The HP 2133 Mini-Note is probably the most professional looking low-cost mini-laptop on the market today. It’s got an attractive aluminum case, a shockingly high resolution 1280 x 768 pixel, 8.9 inch display, and a nearly full sized keyboard. But HP has stretched the definition of low-cost to some degree, with some versions of the HP 2133 costing upwards of $800.
And then there’s the VIA C7-M CPU. While other companies have flocked to the new Intel Atom processor, HP’s machine uses the low power, and relatively low performance VIA chip.

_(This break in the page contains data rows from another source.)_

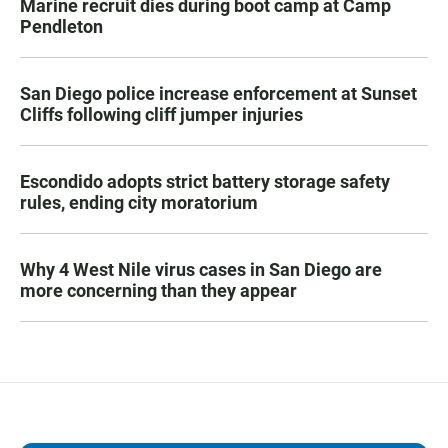
Marine recruit dies during boot camp at Camp
Pendleton
San Diego police increase enforcement at Sunset
Cliffs following cliff jumper injuries
Escondido adopts strict battery storage safety
rules, ending city moratorium
Why 4 West Nile virus cases in San Diego are
more concerning than they appear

To be fair, the Mini-Note was released before the Atom was available, but even the 900MHz Intel Celeron chip in the Eee PC 701 seems to offer better performance than a 1.2GHz VIA C7-M chip.
There’s been much speculation regarding the future of the Mini-Note line. Will HP eventually make the switch to the Intel Atom processor? Or will the company hold out for the next generation chip from VIA, the Nano? HP is doing nothing to clear up that question, but an HP rep has told Australia’s APC Magazine that the company does have plans for a second generation Mini-Note.
In a nutshell, HP will continue producing the business-class HP 2133 Mini-Note. But the company will also be releasing a cheaper model that has a better shot of competing in a market crowded with sub-$500 laptops. The new model will share some features with the HP 2133, but it’s described as being both cheaper and less durable.
In other words, HP had better have a higher performance processor up their sleeves. Because the main advantage the current generation of Mini-Notes has is decent build quality. Take that away, and there won’t be much left to make HP’s offering stand out from the crowd.